Well, yeah.
I view marriage as sort of an official thing that you seal with a ritual, whether religious or not. Anything else is just, well, a relationship. I never felt that marriage was a necessarry thing, in fact I might be leaning towards wanting marriage abolished all together.
But, as it is right now, marriage seems to be run by the church, for the most part. If you want a "proper" marriage, you have to get it through the church. And that's the problem. So instead of trying to let gays get married in churches, we should just start giving the same advantages to people who get non-religious civil unions and what-have-you.
I disagree that marriage isn't a religious matter today.
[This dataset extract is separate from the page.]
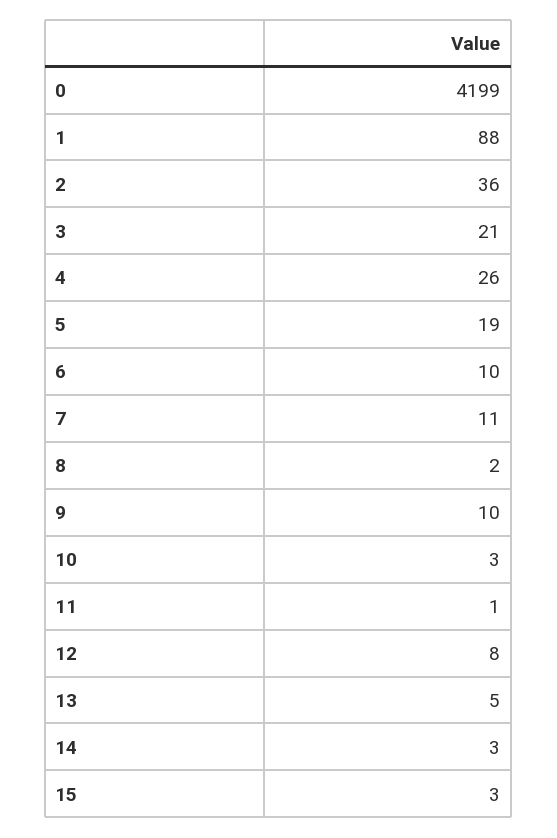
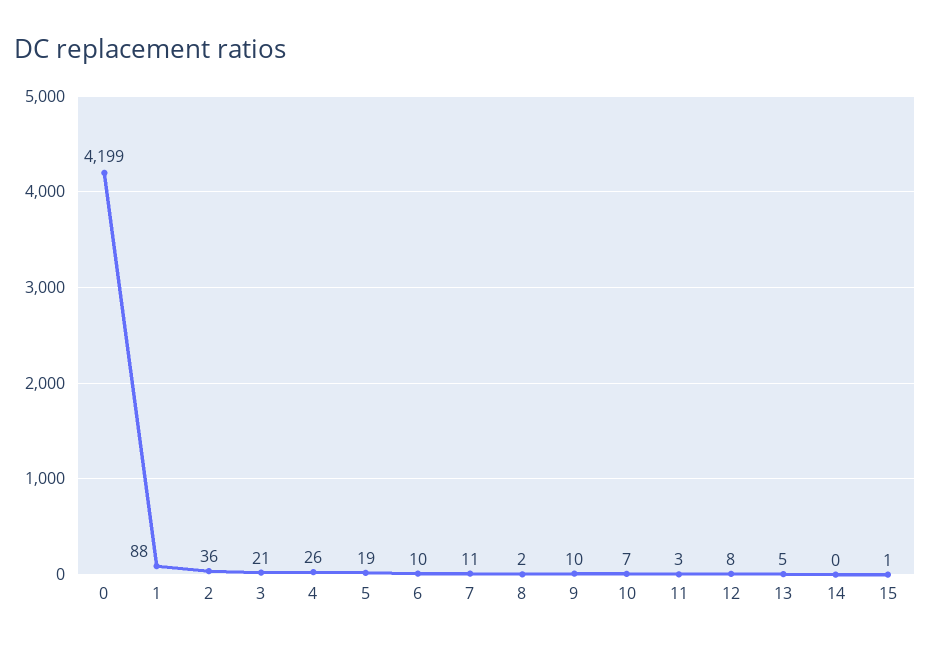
10: 3 -> 7
11: 1 -> 3
14: 3 -> 0
15: 3 -> 1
I can't speak for America, but in Denmark, atheists get married in churches all the time, not because marriage has nothing to do with religion, but because people don't give a flying fuck. They've come to think of marriage as a tradition, something everyone does, and so they just ignored the fact that what they're doing is rooted so deeply in religion. That doesn't change the fact that it is a religious ritual in a religious environment. When you say that "you just get a certificate saying you are married a boom" aren't you talking about civil unions? I'm totally for that, and I'm pretty sure gay people can get that?
To me, the ENTIRE argument against gay marriage balances on the church. If you "do the deed" in the church, then the church should be allowed to give you the boot for whatever reason they want. If you get a civil union outside of the church, then there's no argument against homosexual unions.
If what you're saying is that gay people can't even get a non-religious civil union, then that's what needs to be changed.